Auralee et Ernest W. Baker : deux visions du vestiaire masculin lors du premier jour de la PFW 

Juin 27, 2025 | Brands, Fashion

Lors de cette première journée de Fashion Week parisienne, la mode masculine s’est exprimée à travers deux visions singulières : celle d’Auralee, tout en subtilité japonaise, et celle d’Ernest W. Baker, ancrée dans un imaginaire européen d’antan. Deux approches contrastées pour repenser le vestiaire masculin contemporain.

Auralee : poésie des matières et élégance désinvolte 

Fondée par Ryota Iwai en 2015, la marque japonaise Auralee célèbre cette année son dixième anniversaire avec un retour discret mais marquant à Paris, dans l’écrin de la cour du musée des Archives nationales. À cette occasion, elle présente une collection Printemps/Été 2026 inspirée d’un moment précis : la mi-saison au Japon, quand l’air se réchauffe mais que le vent souffle encore. Ce climat ambivalent se traduit par des silhouettes légères, aériennes, presque flottantes.

Un des éléments clefs : les superpositions. Tee-shirts, chemises, vestes et pulls noués se glissent les uns sur les autres avec naturel. Les tons neutres — beige, marron et gris — dialoguent avec des teintes plus vives comme le rouge et le vert qui évoquent les éclosions du printemps. La coupe, elle, reste volontairement relâchée, évitant tout formalisme. Mais sous cette apparente décontraction, Auralee reste fidèle à son exigence textile. Les matières, précieuses mais jamais tapageuses, racontent un autre rapport au monde : cachemire mongol issu de troupeaux nomades, alpaga du Pérou, laine de Nouvelle-Zélande ou d’Écosse.

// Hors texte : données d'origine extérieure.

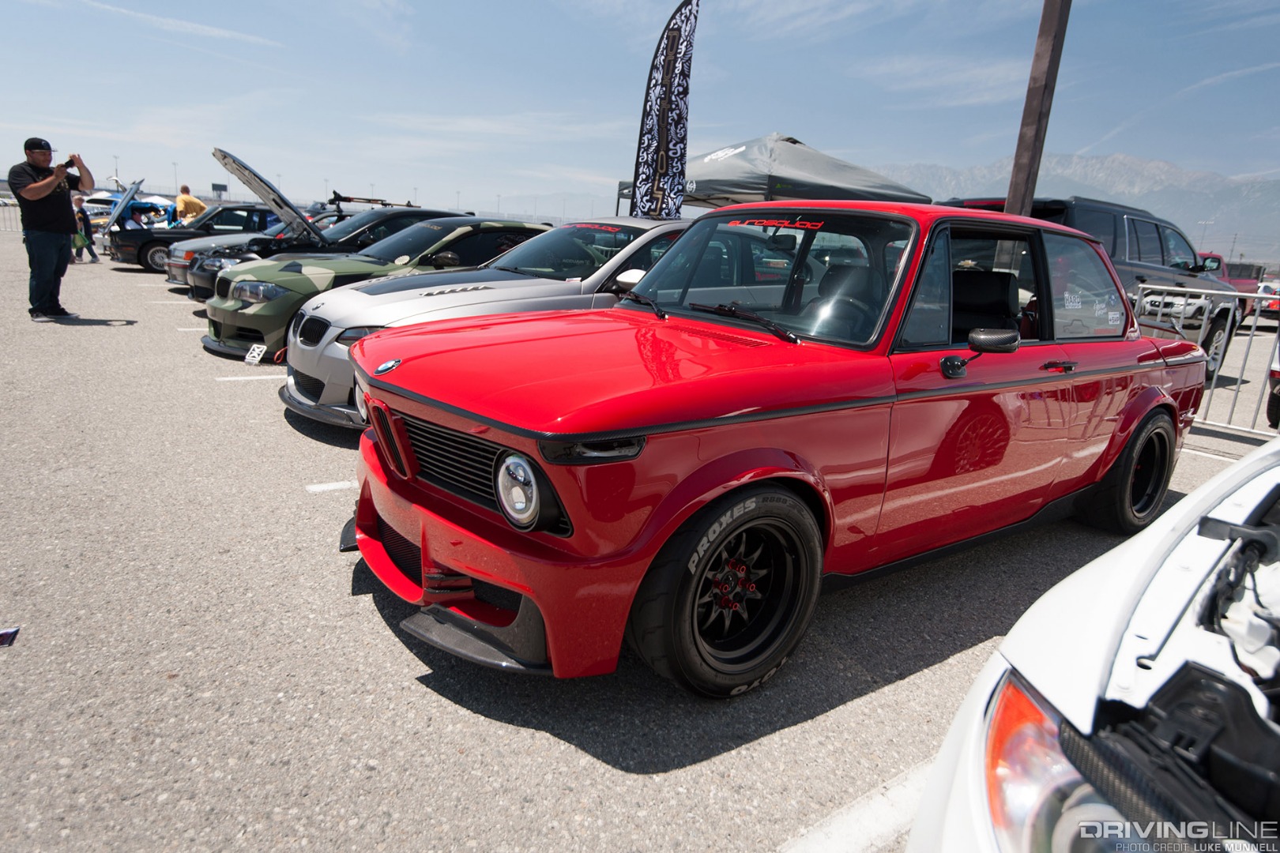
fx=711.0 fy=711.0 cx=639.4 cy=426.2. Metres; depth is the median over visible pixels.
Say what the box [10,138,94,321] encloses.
man
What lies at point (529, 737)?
parking lot
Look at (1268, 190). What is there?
mountain
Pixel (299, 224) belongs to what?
black car
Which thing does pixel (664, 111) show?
feather flag
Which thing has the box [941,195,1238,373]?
dark suv
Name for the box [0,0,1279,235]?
sky
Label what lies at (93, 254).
person
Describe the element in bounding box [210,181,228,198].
sign
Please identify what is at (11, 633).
debris
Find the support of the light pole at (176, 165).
on the parking lot
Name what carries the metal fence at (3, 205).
on the parking lot
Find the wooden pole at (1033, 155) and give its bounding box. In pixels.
[1005,0,1072,213]
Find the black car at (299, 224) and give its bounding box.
[178,151,459,293]
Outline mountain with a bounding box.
[881,150,1279,263]
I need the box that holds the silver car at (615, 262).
[272,212,688,429]
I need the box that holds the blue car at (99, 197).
[82,191,176,224]
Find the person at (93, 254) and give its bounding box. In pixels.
[71,192,99,263]
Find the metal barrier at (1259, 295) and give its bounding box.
[1129,280,1279,436]
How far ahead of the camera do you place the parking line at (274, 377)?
6.09 m
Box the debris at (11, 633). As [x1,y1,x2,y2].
[0,626,19,646]
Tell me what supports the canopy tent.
on the parking lot
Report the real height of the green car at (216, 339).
1.349 m
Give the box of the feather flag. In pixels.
[630,0,700,223]
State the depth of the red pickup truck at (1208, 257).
16.49 m
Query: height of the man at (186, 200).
1.662 m
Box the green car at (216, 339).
[202,215,560,360]
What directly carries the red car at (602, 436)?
on the parking lot
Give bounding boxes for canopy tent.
[621,133,932,213]
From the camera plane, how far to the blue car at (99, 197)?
26.02 m
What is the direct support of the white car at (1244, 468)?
on the parking lot
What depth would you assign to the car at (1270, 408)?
6.30 m
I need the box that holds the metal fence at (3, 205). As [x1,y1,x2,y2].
[0,201,20,231]
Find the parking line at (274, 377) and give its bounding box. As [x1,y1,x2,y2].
[212,372,288,382]
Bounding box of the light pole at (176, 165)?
[170,160,179,191]
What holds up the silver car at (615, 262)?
on the parking lot
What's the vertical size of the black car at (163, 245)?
1.429 m
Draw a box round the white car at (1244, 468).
[903,432,1279,852]
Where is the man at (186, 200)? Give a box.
[173,184,207,223]
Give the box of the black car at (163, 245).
[108,201,282,273]
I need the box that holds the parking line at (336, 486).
[304,480,357,492]
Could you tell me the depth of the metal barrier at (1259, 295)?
6.22 m
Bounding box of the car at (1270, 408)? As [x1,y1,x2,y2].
[1264,333,1279,431]
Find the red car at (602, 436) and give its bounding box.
[331,203,1214,698]
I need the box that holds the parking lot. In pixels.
[0,222,1279,852]
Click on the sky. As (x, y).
(1073, 143)

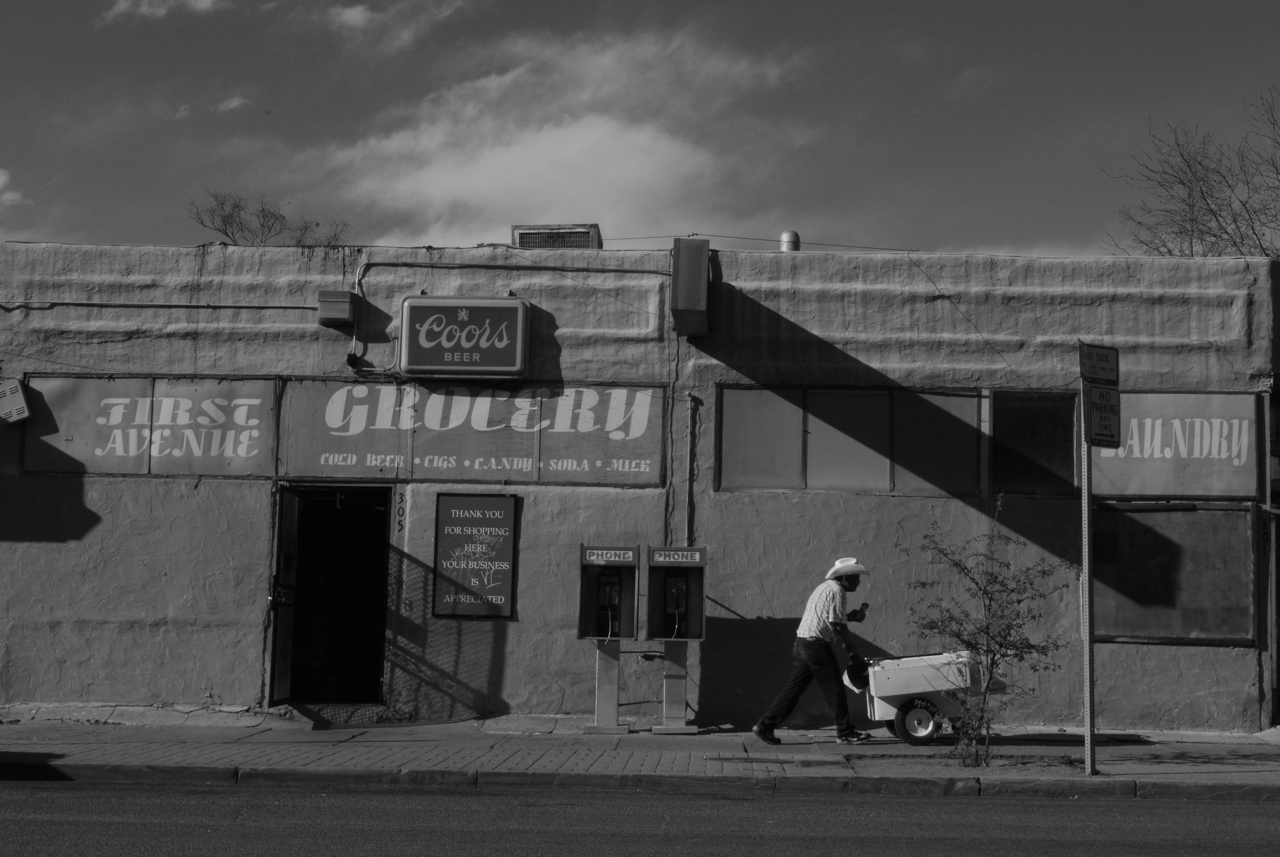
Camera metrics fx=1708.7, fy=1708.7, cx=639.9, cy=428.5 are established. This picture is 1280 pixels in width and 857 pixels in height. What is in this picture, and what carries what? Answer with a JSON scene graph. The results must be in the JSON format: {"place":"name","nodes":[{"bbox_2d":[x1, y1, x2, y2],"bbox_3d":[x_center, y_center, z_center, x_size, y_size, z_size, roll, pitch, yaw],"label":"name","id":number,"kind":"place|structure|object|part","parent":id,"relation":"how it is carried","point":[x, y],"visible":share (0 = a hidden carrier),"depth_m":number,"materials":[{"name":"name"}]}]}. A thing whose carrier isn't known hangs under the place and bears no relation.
{"place":"outdoors","nodes":[
{"label":"outdoors","id":0,"kind":"place"},
{"bbox_2d":[0,167,31,209],"label":"cloud","id":1,"kind":"structure","parent":0,"point":[1,183],"materials":[{"name":"white"}]},
{"bbox_2d":[102,0,233,23],"label":"cloud","id":2,"kind":"structure","parent":0,"point":[206,1],"materials":[{"name":"white"}]},
{"bbox_2d":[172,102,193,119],"label":"cloud","id":3,"kind":"structure","parent":0,"point":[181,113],"materials":[{"name":"white"}]},
{"bbox_2d":[214,94,249,112],"label":"cloud","id":4,"kind":"structure","parent":0,"point":[234,103],"materials":[{"name":"white"}]},
{"bbox_2d":[317,0,462,50],"label":"cloud","id":5,"kind":"structure","parent":0,"point":[351,16],"materials":[{"name":"white"}]},
{"bbox_2d":[279,19,806,245],"label":"cloud","id":6,"kind":"structure","parent":0,"point":[592,136],"materials":[{"name":"white"}]},
{"bbox_2d":[0,0,1279,257],"label":"sky","id":7,"kind":"structure","parent":0,"point":[148,231],"materials":[{"name":"grey"}]},
{"bbox_2d":[0,237,1279,732],"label":"building","id":8,"kind":"structure","parent":0,"point":[206,485],"depth_m":15.17,"materials":[{"name":"grey paint"}]},
{"bbox_2d":[0,378,30,424],"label":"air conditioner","id":9,"kind":"object","parent":8,"relation":"attached to","point":[21,405],"visible":0.98,"depth_m":14.29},
{"bbox_2d":[20,377,277,476],"bbox_3d":[-4.236,-0.005,14.747,2.242,0.904,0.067,1,-6,2],"label":"sign","id":10,"kind":"object","parent":8,"relation":"attached to","point":[56,411],"visible":0.91,"depth_m":14.74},
{"bbox_2d":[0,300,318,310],"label":"cable","id":11,"kind":"object","parent":8,"relation":"attached to","point":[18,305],"visible":0.96,"depth_m":15.08,"materials":[{"name":"plastic"}]},
{"bbox_2d":[270,485,390,703],"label":"doorway","id":12,"kind":"structure","parent":8,"relation":"in","point":[274,628],"depth_m":15.88,"materials":[{"name":"black"}]},
{"bbox_2d":[266,486,299,702],"bbox_3d":[-3.128,1.508,15.033,0.156,2.083,0.943,1,-6,2],"label":"open door","id":13,"kind":"structure","parent":12,"relation":"attached to","point":[279,640],"depth_m":14.93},
{"bbox_2d":[317,290,355,325],"bbox_3d":[-2.589,-1.020,14.524,0.318,0.288,0.290,1,-6,2],"label":"box","id":14,"kind":"object","parent":8,"relation":"attached to","point":[346,300],"visible":0.98,"depth_m":14.39,"materials":[{"name":"metal"}]},
{"bbox_2d":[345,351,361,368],"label":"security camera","id":15,"kind":"object","parent":8,"relation":"attached to","point":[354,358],"visible":0.88,"depth_m":14.62,"materials":[{"name":"black"}]},
{"bbox_2d":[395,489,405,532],"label":"house number","id":16,"kind":"object","parent":8,"relation":"attached to","point":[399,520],"visible":0.98,"depth_m":14.42,"materials":[{"name":"black paint"}]},
{"bbox_2d":[397,295,529,376],"bbox_3d":[-1.523,-0.780,14.656,1.224,0.734,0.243,1,-6,2],"label":"sign","id":17,"kind":"object","parent":8,"relation":"attached to","point":[472,328],"visible":0.98,"depth_m":14.54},
{"bbox_2d":[282,379,665,486],"bbox_3d":[-1.460,0.016,14.768,3.549,0.905,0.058,1,-6,2],"label":"sign","id":18,"kind":"object","parent":8,"relation":"attached to","point":[640,463],"visible":0.94,"depth_m":14.75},
{"bbox_2d":[432,493,518,617],"bbox_3d":[-1.392,1.077,14.404,0.729,1.080,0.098,1,-6,2],"label":"poster","id":19,"kind":"object","parent":8,"relation":"attached to","point":[462,523],"visible":0.99,"depth_m":14.39,"materials":[{"name":"black"}]},
{"bbox_2d":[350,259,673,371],"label":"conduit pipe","id":20,"kind":"object","parent":8,"relation":"attached to","point":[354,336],"visible":0.92,"depth_m":15.25,"materials":[{"name":"plastic"}]},
{"bbox_2d":[510,223,602,249],"bbox_3d":[-0.799,-1.643,16.221,0.863,0.450,0.781,1,-6,2],"label":"air conditioner","id":21,"kind":"object","parent":8,"relation":"on","point":[527,236],"visible":0.62,"depth_m":15.96,"materials":[{"name":"metal"}]},
{"bbox_2d":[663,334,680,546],"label":"cable","id":22,"kind":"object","parent":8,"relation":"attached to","point":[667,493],"visible":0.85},
{"bbox_2d":[670,238,709,335],"bbox_3d":[0.422,-1.214,14.603,0.350,0.763,0.921,1,-6,2],"label":"box","id":23,"kind":"object","parent":8,"relation":"attached to","point":[692,300],"visible":0.97,"depth_m":14.23,"materials":[{"name":"metal"}]},
{"bbox_2d":[683,394,699,546],"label":"conduit pipe","id":24,"kind":"object","parent":8,"relation":"attached to","point":[690,513],"visible":0.86,"depth_m":14.90,"materials":[{"name":"grey metal"}]},
{"bbox_2d":[589,232,918,252],"bbox_3d":[1.206,-1.987,17.842,3.359,0.385,0.220,1,-6,2],"label":"power line","id":25,"kind":"object","parent":8,"relation":"attached to","point":[747,238],"visible":0.74,"depth_m":17.83,"materials":[{"name":"plastic"}]},
{"bbox_2d":[778,229,800,251],"bbox_3d":[1.459,-1.683,16.776,0.264,0.461,0.277,1,-6,2],"label":"vent pipe","id":26,"kind":"object","parent":8,"relation":"on","point":[787,236],"visible":0.42,"depth_m":16.68,"materials":[{"name":"metal"}]},
{"bbox_2d":[718,383,983,495],"bbox_3d":[1.808,0.091,14.654,2.381,0.975,0.158,1,-6,2],"label":"window","id":27,"kind":"structure","parent":8,"relation":"in","point":[885,473],"depth_m":14.64,"materials":[{"name":"glass"}]},
{"bbox_2d":[988,390,1079,496],"bbox_3d":[3.368,0.146,14.669,0.756,0.979,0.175,1,-6,2],"label":"window","id":28,"kind":"structure","parent":8,"relation":"in","point":[998,428],"depth_m":14.65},
{"bbox_2d":[1089,501,1255,644],"bbox_3d":[4.450,1.223,14.557,1.440,1.286,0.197,1,-6,2],"label":"window","id":29,"kind":"structure","parent":8,"relation":"in","point":[1166,543],"depth_m":14.55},
{"bbox_2d":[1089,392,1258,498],"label":"sign","id":30,"kind":"object","parent":8,"relation":"attached to","point":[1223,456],"visible":0.78,"depth_m":14.74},
{"bbox_2d":[0,775,1279,856],"label":"road","id":31,"kind":"structure","parent":0,"point":[1093,808],"materials":[{"name":"grey asphalt"}]},
{"bbox_2d":[0,763,1277,803],"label":"curb","id":32,"kind":"structure","parent":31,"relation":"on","point":[712,783],"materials":[{"name":"grey concrete"}]},
{"bbox_2d":[0,710,1279,795],"label":"pavement","id":33,"kind":"structure","parent":0,"point":[1168,745],"materials":[{"name":"grey"}]},
{"bbox_2d":[290,702,412,728],"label":"doorstep","id":34,"kind":"object","parent":33,"relation":"on","point":[329,713],"visible":0.79,"depth_m":14.38,"materials":[{"name":"grey concrete"}]},
{"bbox_2d":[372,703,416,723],"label":"weed","id":35,"kind":"object","parent":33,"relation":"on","point":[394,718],"visible":0.81,"depth_m":14.38,"materials":[{"name":"green plant"}]},
{"bbox_2d":[576,544,640,734],"bbox_3d":[-0.288,1.700,13.742,0.593,1.563,0.628,1,-6,2],"label":"phone booth","id":36,"kind":"object","parent":33,"relation":"on","point":[602,680],"visible":0.94,"depth_m":13.82,"materials":[{"name":"grey metal"}]},
{"bbox_2d":[597,570,622,636],"bbox_3d":[-0.248,1.459,13.970,0.251,0.658,0.318,1,-6,2],"label":"telephone","id":37,"kind":"object","parent":36,"relation":"in","point":[615,600],"visible":0.95,"depth_m":13.94,"materials":[{"name":"black metal"}]},
{"bbox_2d":[642,543,708,732],"bbox_3d":[0.258,1.703,13.838,0.585,1.562,0.632,1,-6,2],"label":"phone booth","id":38,"kind":"object","parent":33,"relation":"on","point":[702,615],"visible":0.91,"depth_m":13.93,"materials":[{"name":"metal"}]},
{"bbox_2d":[664,570,689,638],"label":"telephone","id":39,"kind":"object","parent":38,"relation":"in","point":[677,595],"visible":0.96,"depth_m":13.81,"materials":[{"name":"black metal"}]},
{"bbox_2d":[755,557,877,744],"bbox_3d":[1.370,1.679,12.922,0.926,1.436,0.557,3,-6,-17],"label":"man","id":40,"kind":"object","parent":33,"relation":"on","point":[815,643],"visible":0.99,"depth_m":12.76},
{"bbox_2d":[854,600,870,617],"bbox_3d":[1.653,1.361,12.776,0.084,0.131,0.155,1,-6,2],"label":"phone","id":41,"kind":"object","parent":40,"relation":"in","point":[865,605],"visible":0.91,"depth_m":12.74,"materials":[{"name":"black"}]},
{"bbox_2d":[841,649,1005,745],"bbox_3d":[2.248,2.087,13.514,1.391,0.820,0.690,1,-6,2],"label":"cart","id":42,"kind":"object","parent":33,"relation":"on","point":[902,700],"visible":0.81,"depth_m":13.27,"materials":[{"name":"metal"}]},
{"bbox_2d":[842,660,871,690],"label":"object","id":43,"kind":"object","parent":42,"relation":"on","point":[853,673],"visible":0.71,"depth_m":13.40,"materials":[{"name":"black plastic"}]},
{"label":"wheel","id":44,"kind":"part","parent":42,"relation":"part of","materials":[{"name":"black rubber"}]},
{"bbox_2d":[903,500,1072,765],"bbox_3d":[2.392,1.408,11.807,1.201,1.863,1.185,-4,-7,39],"label":"small tree","id":45,"kind":"object","parent":33,"relation":"in","point":[988,628],"visible":0.99,"depth_m":11.76,"materials":[{"name":"green plant"}]},
{"bbox_2d":[1080,421,1096,774],"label":"sign pole","id":46,"kind":"object","parent":33,"relation":"on","point":[1088,668],"visible":0.87,"depth_m":11.38,"materials":[{"name":"metal"}]},
{"bbox_2d":[1078,342,1119,385],"bbox_3d":[2.955,-0.395,10.989,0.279,0.289,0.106,1,-6,2],"label":"parking sign","id":47,"kind":"object","parent":46,"relation":"attached to","point":[1110,376],"visible":0.99,"depth_m":10.97,"materials":[{"name":"grey metal"}]},
{"bbox_2d":[1083,384,1121,447],"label":"parking sign","id":48,"kind":"object","parent":46,"relation":"attached to","point":[1105,428],"visible":0.9,"depth_m":10.98,"materials":[{"name":"grey metal"}]},
{"label":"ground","id":49,"kind":"structure","parent":0},
{"bbox_2d":[189,190,351,246],"label":"bare tree","id":50,"kind":"object","parent":49,"relation":"on","point":[226,233],"visible":0.41,"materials":[{"name":"plant"}]},
{"bbox_2d":[1106,88,1279,262],"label":"bare tree","id":51,"kind":"object","parent":49,"relation":"on","point":[1216,236],"visible":0.63,"depth_m":32.20,"materials":[{"name":"brown plant"}]}
]}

En guise de clin d’œil contemporain, la marque dévoile une nouvelle collaboration avec New Balance autour du modèle 204L : une sneaker à l’esthétique sobre, technique et tout terrain, qui prolonge l’esprit de la marque, dans une quête perpétuelle d’une certaine élégance effortless

Ernest W. Baker : mémoire et mise en scène

Créée en 2017 par le duo Inês Amorim et Reid Baker, la marque Ernest W. Baker tire son nom du grand-père de Reid. Une figure tutélaire qui, bien plus qu’un simple hommage, sert de socle identitaire à la marque. Car chez Ernest W. Baker, les références personnelles sont le point de départ d’un univers qui mêle souvenirs bien réels et imaginaires en train de s’écrire.

Cette saison, pas de défilé mais une présentation intimiste d’un lookbook de 29 silhouettes, dont l’entrée en matière donne le ton : deux looks jumeaux en vinyle, jouant autant sur les genres que les reflets. Le vestiaire convoque des inspirations multiples — années 70, silhouettes Chicanos et une certaine idée du glamour à l’européenne. Pantalons bootcut taille haute, souliers plats à boucle, vestes de survêtement détournées et imprimés animaliers et floraux en pagaille.

Ce qui frappe, c’est la maîtrise du crescendo : au fil des looks, les silhouettes gagnent en tension dramatique. Les couleurs s’éteignent, les matières deviennent plus riches, les volumes s’affinent. Jusqu’à l’apparition d’une veste longue, à mi-chemin entre la redingote romantique et le trench dystopique — un final de cinéma noir

Deux visions du vestiaire masculin 

Tout oppose — ou presque — Auralee et Ernest W. Baker. L’une puise dans les variations subtiles du quotidien japonais, l’autre s’enracine dans une esthétique narrative et théâtrale empruntée aux films noirs. Et pourtant, quelque chose circule entre ces deux collections : une même volonté de réinventer le costume masculin, de le faire glisser hors de son traditionnel.

Chez Auralee, la réinvention passe par le toucher, la texture et la superposition. Une douceur presque sensorielle inspire des silhouettes légères, flottantes, où le tailoring s’efface derrière la sensation. Chez Ernest W. Baker, à l’inverse, le costume est un socle narratif. On le travestit, on l’habille de vinyle, de satin ou de motifs animaliers, pour en faire un manifeste visuel. D’un côté, la discrétion assumée ; de l’autre, une théâtralité flamboyante.

Mais les deux marques partagent un goût pour les anachronismes : Auralee fait dialoguer la tradition textile et une certaine désinvolture urbaine, tandis que Ernest W. Baker convoque les années 70, le glamour vintage et les contre-cultures chicanas dans une même silhouette. Deux manières de parler du présent en le regardant de biais. Deux sensibilités qui, ce même jour à Paris, ont affirmé que le vestiaire masculin ne se joue plus sur un seul registre, mais sur toute une gamme de textures, d’identités et de récits.